Впалые глаза у стриженого мужчины неподвижны и словно остекленели. Невидящие. Его бьют желающие развлечься, а он продолжает жевать.
Из толпы выскочил парень в надвинутой на глаза кепочке и одним ухарским ударом поверг незадачливого вора наземь. И, пиная его, приговаривает: «Ух! Ух!»
А лежащий всё равно жуёт, давясь, хрипя и кашляя. И не может проглотить. Задыхается.
Славка заплакал, увидя эту отвратительную сцену.
— Дяденька, не надо! — кричу я что есть силы, а Славик, держась за меня обеими руками, ревёт ещё пуще — от испуга. Хоть видно, как он повзрослел за год, но остался ласковым, дружелюбным, тихим, домашним мальчиком и не переносит подобного зверства. Придёт из садика и сидит в уличной канаве, из песка домики лепит. Даже драться не умеет! Совсем не уличный пацан.
…Избивающий застывает с воздетым кулаком и повёртывается ко мне. У меня от неожиданности подкосились ноги — он улыбается! Во рту его блестит стальная коронка. Или хищная слюна. По внешнему виду — хулиган из Колупаевки. Есть у нас в городе районный — с таким смешным названием, — пользующийся дурной славой гнойник. С колупаевскими почти никто из свободских пацанов не связывается, говорят, они с ножами ходят. И запороть могут ни за что. Потехи ради.
— Ах ты, цуцик! — негромко произносит фиксатый [36] Фикса — зубная коронка из стали, меди или золота (уличный жаргон).
и замахивается на меня. Руки мои сами собой инстинктивно взметнулись над головой, а глаза зажмурились. Славка с воплем рванулся в сторону и повис на ком-то, это я ещё успел увидеть, — страшно!
Но удара не последовало. Когда я разомкнул веки, то передо мной предстала такая сцена: руку улыбчивого истязателя сжимает другая рука, в белёсом обшлаге гимнастёрки.
Мой спаситель стиснул запястье колупаевского ухаря с такой силой, что кулак окрасился в лиловый цвет.

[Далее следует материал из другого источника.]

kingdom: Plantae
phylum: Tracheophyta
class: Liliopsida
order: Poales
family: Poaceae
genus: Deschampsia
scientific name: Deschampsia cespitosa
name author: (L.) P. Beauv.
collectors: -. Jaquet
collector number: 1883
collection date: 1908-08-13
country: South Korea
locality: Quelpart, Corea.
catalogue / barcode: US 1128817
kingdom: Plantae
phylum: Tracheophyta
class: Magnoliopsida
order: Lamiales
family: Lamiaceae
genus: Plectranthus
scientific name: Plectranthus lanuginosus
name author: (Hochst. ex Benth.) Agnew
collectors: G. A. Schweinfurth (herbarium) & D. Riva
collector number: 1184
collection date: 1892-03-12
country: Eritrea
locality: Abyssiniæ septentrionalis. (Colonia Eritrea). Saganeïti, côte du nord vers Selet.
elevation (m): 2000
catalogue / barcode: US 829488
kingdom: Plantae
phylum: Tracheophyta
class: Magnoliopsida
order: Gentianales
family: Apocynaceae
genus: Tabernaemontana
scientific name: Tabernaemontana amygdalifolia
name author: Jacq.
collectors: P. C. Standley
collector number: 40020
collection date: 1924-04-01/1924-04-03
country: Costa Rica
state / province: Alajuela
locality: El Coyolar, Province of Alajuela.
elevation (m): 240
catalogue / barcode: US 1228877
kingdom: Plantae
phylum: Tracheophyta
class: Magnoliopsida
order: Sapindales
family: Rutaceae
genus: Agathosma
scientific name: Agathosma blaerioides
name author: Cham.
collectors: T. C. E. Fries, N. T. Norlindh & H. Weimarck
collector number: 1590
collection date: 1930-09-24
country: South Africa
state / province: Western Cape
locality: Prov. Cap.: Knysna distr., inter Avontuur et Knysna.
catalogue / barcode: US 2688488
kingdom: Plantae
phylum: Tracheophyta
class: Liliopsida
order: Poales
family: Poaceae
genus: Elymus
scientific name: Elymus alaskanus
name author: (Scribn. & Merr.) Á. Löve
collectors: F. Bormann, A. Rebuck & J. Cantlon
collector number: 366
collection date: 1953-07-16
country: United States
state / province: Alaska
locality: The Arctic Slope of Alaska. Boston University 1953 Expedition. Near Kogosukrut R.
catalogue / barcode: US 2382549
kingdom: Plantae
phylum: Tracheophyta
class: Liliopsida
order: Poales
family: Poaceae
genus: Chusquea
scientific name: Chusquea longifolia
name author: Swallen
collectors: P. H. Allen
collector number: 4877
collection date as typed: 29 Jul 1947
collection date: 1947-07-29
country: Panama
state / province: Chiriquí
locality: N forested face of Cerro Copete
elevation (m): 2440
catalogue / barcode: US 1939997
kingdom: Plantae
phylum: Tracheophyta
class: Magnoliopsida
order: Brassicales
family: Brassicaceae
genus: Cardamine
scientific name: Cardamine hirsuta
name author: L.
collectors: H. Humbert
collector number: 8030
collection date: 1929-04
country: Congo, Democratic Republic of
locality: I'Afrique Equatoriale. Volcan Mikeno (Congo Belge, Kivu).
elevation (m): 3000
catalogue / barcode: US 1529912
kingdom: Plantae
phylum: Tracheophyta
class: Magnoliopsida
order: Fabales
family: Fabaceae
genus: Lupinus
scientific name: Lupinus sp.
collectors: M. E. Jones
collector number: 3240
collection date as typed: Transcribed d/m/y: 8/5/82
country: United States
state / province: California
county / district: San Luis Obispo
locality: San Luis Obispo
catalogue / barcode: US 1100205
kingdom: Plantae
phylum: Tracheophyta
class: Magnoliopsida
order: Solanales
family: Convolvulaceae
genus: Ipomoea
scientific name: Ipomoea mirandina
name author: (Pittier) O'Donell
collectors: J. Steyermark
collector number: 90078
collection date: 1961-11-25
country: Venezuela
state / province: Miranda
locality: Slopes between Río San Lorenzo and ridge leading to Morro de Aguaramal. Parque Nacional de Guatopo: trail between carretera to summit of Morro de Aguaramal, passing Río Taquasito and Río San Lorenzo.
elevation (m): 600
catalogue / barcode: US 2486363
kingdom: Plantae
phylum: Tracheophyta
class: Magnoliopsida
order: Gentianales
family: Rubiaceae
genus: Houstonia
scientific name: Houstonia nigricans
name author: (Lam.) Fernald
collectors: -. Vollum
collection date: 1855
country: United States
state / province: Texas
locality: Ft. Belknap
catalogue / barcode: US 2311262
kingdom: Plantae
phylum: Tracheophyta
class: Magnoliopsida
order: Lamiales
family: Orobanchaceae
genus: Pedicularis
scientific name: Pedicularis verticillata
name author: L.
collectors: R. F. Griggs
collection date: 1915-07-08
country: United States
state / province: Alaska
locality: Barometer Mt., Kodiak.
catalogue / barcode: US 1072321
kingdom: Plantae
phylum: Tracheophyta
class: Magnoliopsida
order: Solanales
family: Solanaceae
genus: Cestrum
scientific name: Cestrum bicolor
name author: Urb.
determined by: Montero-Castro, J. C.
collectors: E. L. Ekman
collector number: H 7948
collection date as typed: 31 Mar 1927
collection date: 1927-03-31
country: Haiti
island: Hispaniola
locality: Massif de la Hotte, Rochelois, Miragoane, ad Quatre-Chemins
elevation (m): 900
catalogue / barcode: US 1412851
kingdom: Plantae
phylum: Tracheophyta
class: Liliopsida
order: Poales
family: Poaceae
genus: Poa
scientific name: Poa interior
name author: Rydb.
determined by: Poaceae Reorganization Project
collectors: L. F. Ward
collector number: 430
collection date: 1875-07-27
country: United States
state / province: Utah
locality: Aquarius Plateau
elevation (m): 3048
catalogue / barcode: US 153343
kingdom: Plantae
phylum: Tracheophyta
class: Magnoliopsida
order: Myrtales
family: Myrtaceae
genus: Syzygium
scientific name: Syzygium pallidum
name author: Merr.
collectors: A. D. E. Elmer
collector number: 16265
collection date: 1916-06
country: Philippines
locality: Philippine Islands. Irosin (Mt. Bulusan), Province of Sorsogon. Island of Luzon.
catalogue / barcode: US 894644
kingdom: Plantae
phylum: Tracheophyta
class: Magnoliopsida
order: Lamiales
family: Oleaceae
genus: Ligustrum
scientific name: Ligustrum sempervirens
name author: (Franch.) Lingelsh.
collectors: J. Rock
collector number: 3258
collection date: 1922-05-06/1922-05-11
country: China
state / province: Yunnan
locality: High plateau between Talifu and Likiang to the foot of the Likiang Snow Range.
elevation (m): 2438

Человек в солдатской гимнастёрке цедит, не разжимая зубов:
— Не тронь детей, мерзавец. Детей и стариков истязают только изверги, фашисты.
— Ты чево, чево? Отпусти! В натуре! Пусти, чево вчепилса? — растерянно повторяет обидчик, оглядываясь. — Псих, што ли? Невменяемый, да? Контуженный, чо ли?
И неожиданно тонким голосом верещит:
— С мотылём набздюм, да? Из одной кодлы, [37] Кодла — шайка преступников (воровская феня).
да? — и показывает свободной рукой на лежащего, который корчится в пыли то ли от побоев, то ли от рвоты. Не пошёл ему впрок торговкин пончик.
У меня тоже возникает тошнотное состояние. От увиденного.
— Заткнись, паук тыловой, — побледнев, произносит человек в выцветшей гимнастёрке и с отвращением сильно отталкивает парня. Он, не удержавшись, падает. Под общий смех зевак. Быстро вскакивает, но не скрывается в толпе.
В левой руке невысокого плечистого человека, моего защитника, вижу трость, на которую он опирается. Трость очень красивая — в глазах рябит, набранная из разноцветных полированных колечек оргстекла. Выглядит она весьма увесистой. Обидчик мой от того, несчастного, злобно матерясь, пятится, призывает толпу помочь расправиться с человеком в солдатской форме. Раздаются угрожающие выкрики — откуда-то из-за спин. Но вперёд выступает ещё один человек, одетый в такие же видавшие виды гимнастёрку, галифе и ботинки с обмотками.
— Кому контуженный понадобился? Я контуженный, — заявляет он. В руке у него пара новых байковых портянок и пачка махорки с надписью «Смерть фашистам».